I seem to have lost my 2005 calendar so this is all recollection at this point. Some of it is engraved on my brain, some of it seems to have just slipped away. I need to speed up the writing before more of it goes!




*****
When I found this picture, I saw the rest of the album which had included a visit in mid-June from my old college roommate Suzanne and her son Nate. We were able to meet for a good part of one day while they were on their way to meet the rest of her family in New Jersey maybe (her older son Jesse was at school in Massachusetts, so it may have been further north!). Sue had asked to visit Thomas's grave so I picked her up from the Metro I believe, which is just a couple of miles south of the cemetery and we drove up Georgia Avenue to Gate of Heaven. She said a prayer and paused for a few minutes to just spend a little time. Sue and her boys had seen Thomas just before he left for basic training so this grave was not an abstraction, but the resting place of someone she had known a little when he was an adult.

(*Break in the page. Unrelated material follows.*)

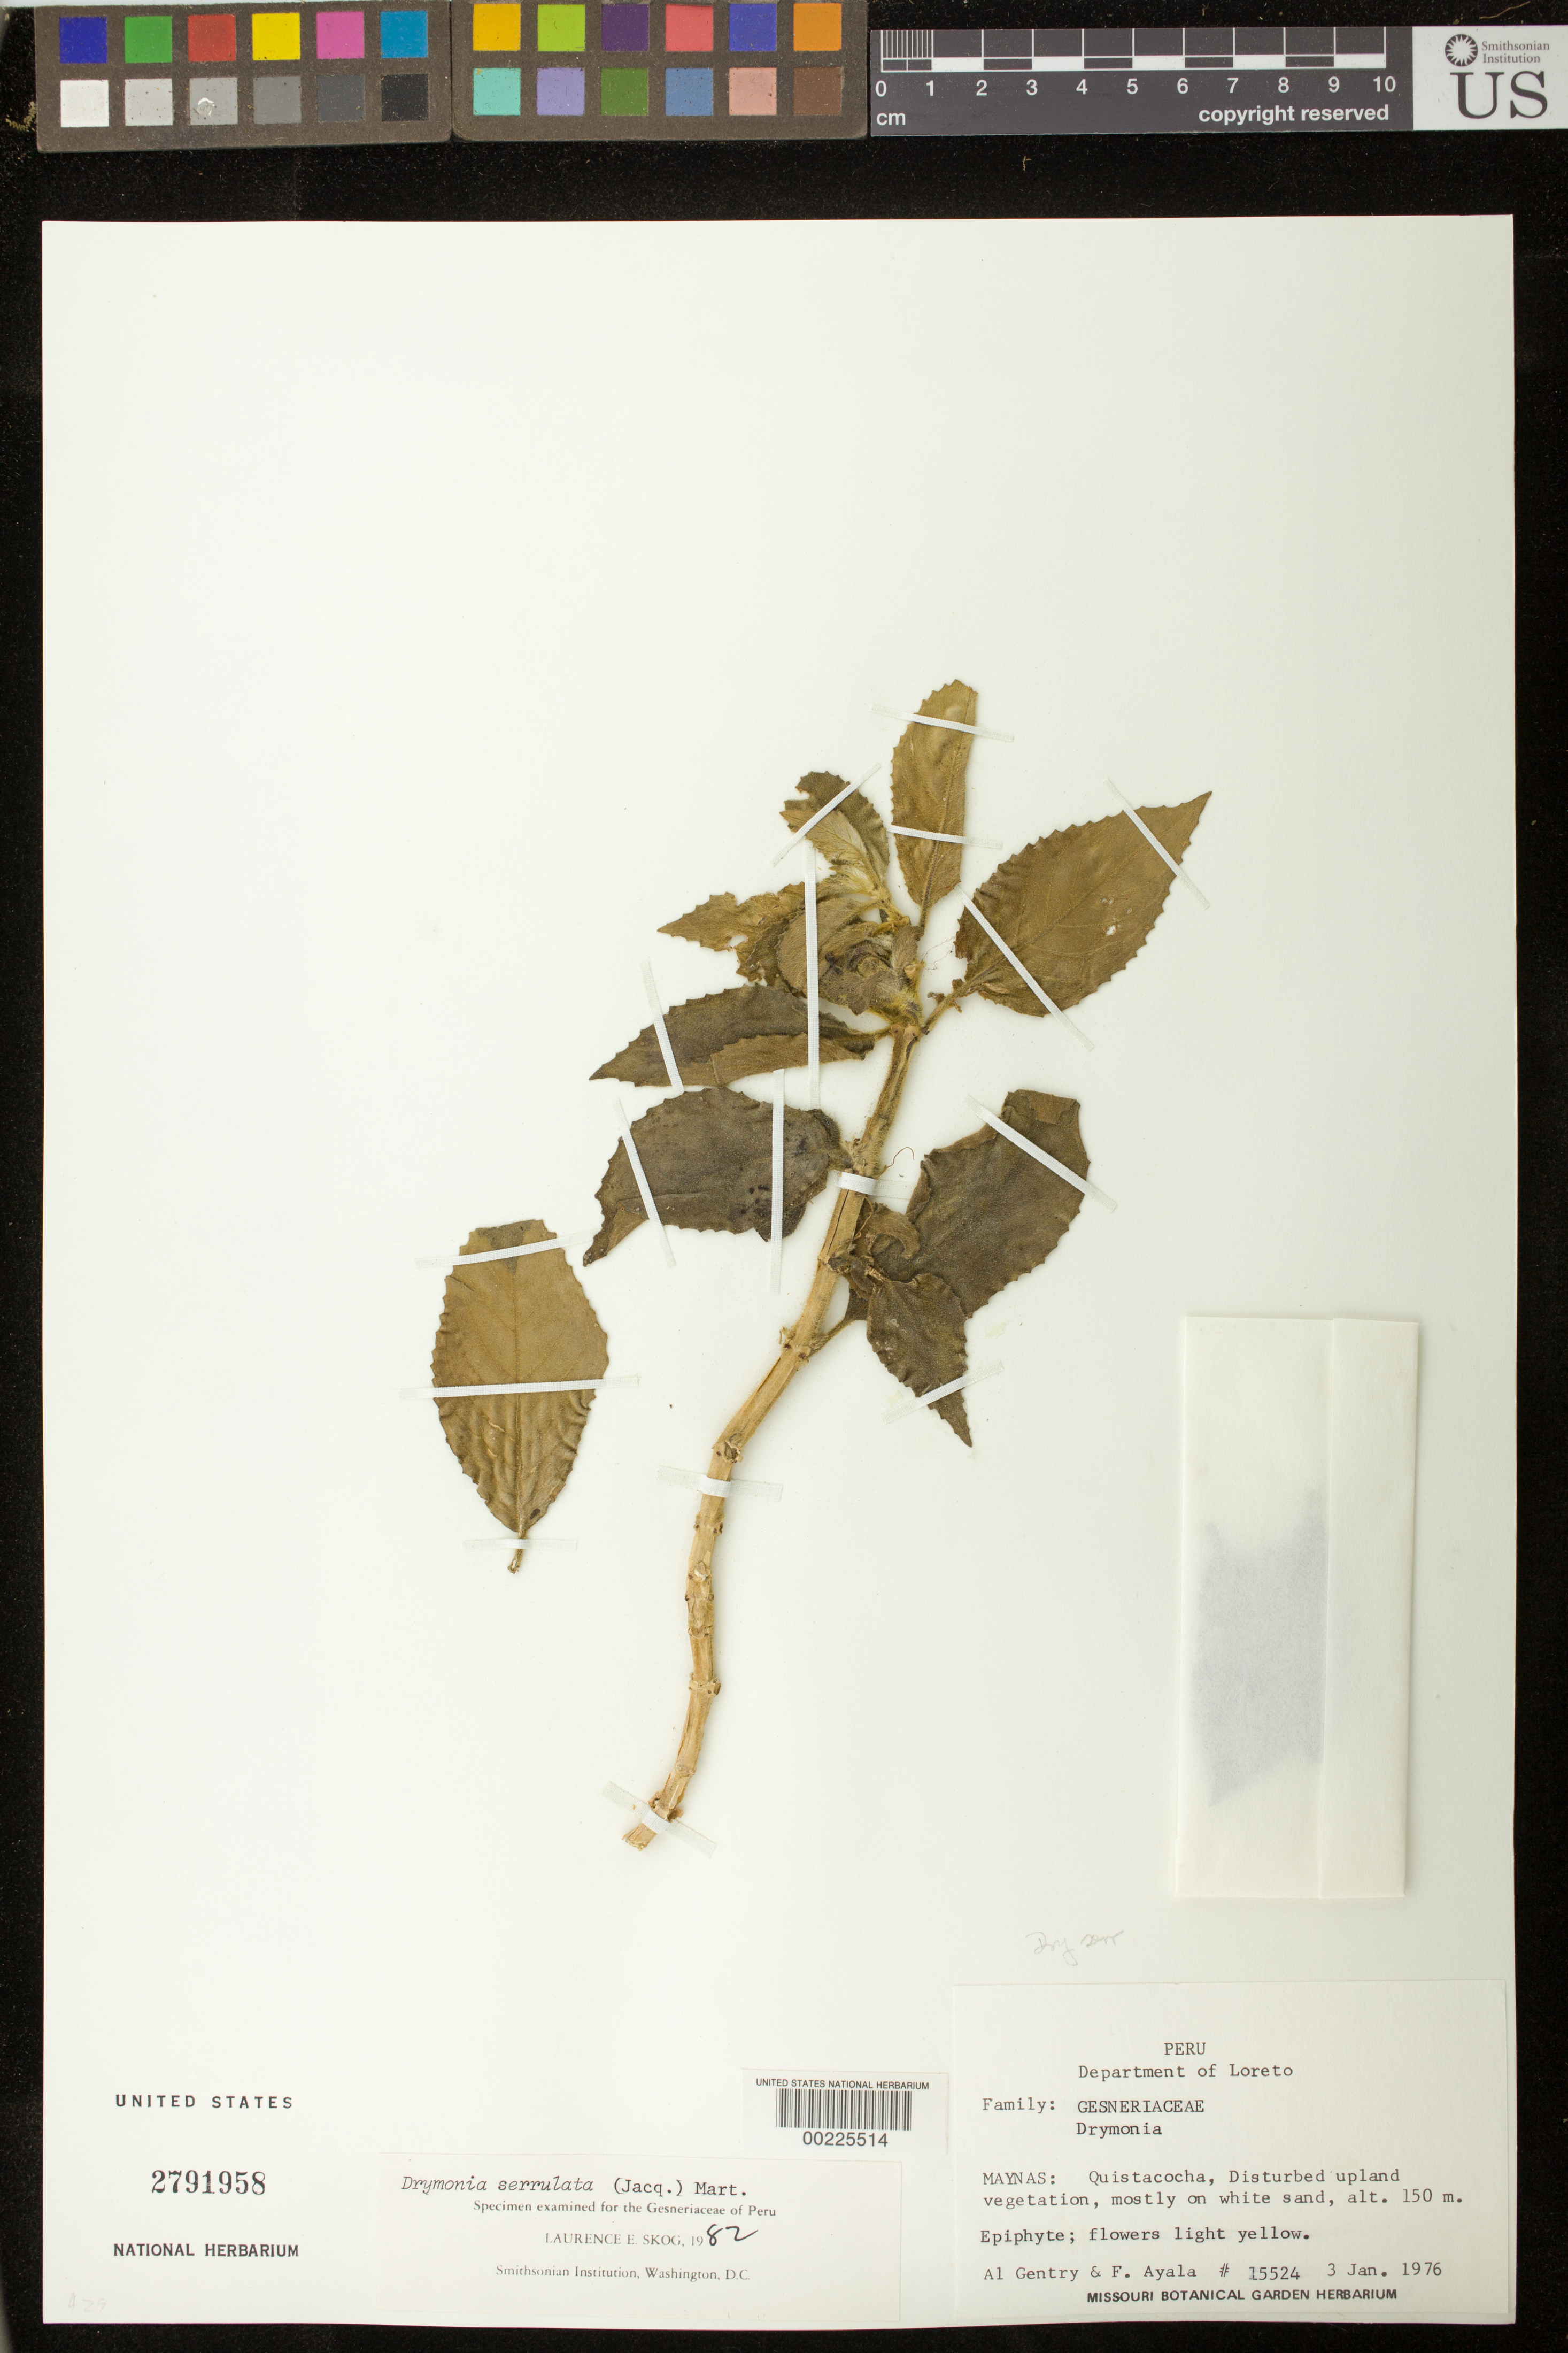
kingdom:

In June, Anne decided to return to the east coast for a vacation with her husband and her son Paul (who is a year older than Matthew). The plan was for me to join them with Matthew in New York City, though in the end Matthew felt too shy to go, and then have Anne and Paul come here for a few days. I felt a bit odd and adventurous getting on the train by myself and heading for Penn Station on a summer day, but found the hotel with no problem (it really is hard for me to navigate in strange places but the grid system of NYC is a great help to the directionally dyslexic).

We did a lot of walking around and touring and all was pretty well until we did a harbor tour past the Statue of Liberty and looking back at the oddly bereft skyline. One of the guides talked about the firehouse that had suffered the greatest losses on 9/11 and their little gift shop--I think to support the surviving families but I wasn't taking notes--and I burst into tears. Poor Anne just wrapped her arm around my shoulders and let me weep until I stopped. Something about being aware of the timeline and sequence of events from September 11, 2001 to November 11, 2004 overwhelmed me for those few moments.

But this may be one of the first times that I remember noticing that, once I had stopped crying, the episode was over and I could go on with the rest of the day not as if nothing had happened, but just not weighed down by that storm of grief. I've started thinking of it like rain bands surrounding hurricanes--they sweep in and they sweep out, leaving puddles but not always lingering floods.

No one seemed to have noticed me crying.